• What the task asks: Begin with the opening line of the records and extract each line through the one holding "experiencia de ver"; pictures are not part of the copy.

(Beginning of Exercise materials)

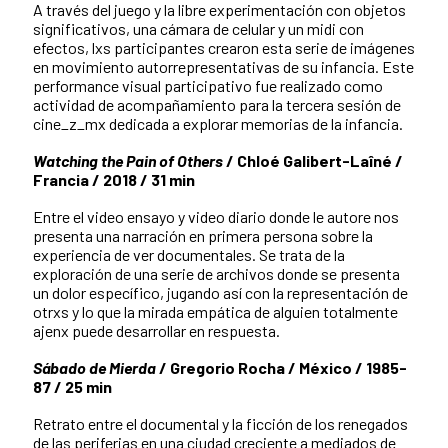
A través del juego y la libre experimentación con objetos
significativos, una cámara de celular y un midi con
efectos, lxs participantes crearon esta serie de imágenes
en movimiento autorrepresentativas de su infancia. Este
performance visual participativo fue realizado como
actividad de acompañamiento para la tercera sesión de
cine_z_mx dedicada a explorar memorias de la infancia.
Watching the Pain of Others
/ Chloé Galibert-Laîné /
Francia / 2018 / 31 min
Entre el video ensayo y video diario donde le autore nos
presenta una narración en primera persona sobre la
experiencia de ver documentales. Se trata de la
exploración de una serie de archivos donde se presenta
un dolor específico, jugando así con la representación de
otrxs y lo que la mirada empática de alguien totalmente
ajenx puede desarrollar en respuesta.
Sábado de Mierda
/ Gregorio Rocha / México / 1985-
87 / 25 min
Retrato entre el documental y la ficción de los renegados
de las periferias en una ciudad creciente a mediados de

(End of Exercise materials)

• Solved exercise:
A través del juego y la libre experimentación con objetos
significativos, una cámara de celular y un midi con
efectos, lxs participantes crearon esta serie de imágenes
en movimiento autorrepresentativas de su infancia. Este
performance visual participativo fue realizado como
actividad de acompañamiento para la tercera sesión de
cine_z_mx dedicada a explorar memorias de la infancia.
Watching the Pain of Others
/ Chloé Galibert-Laîné /
Francia / 2018 / 31 min
Entre el video ensayo y video diario donde le autore nos
presenta una narración en primera persona sobre la
experiencia de ver documentales. Se trata de la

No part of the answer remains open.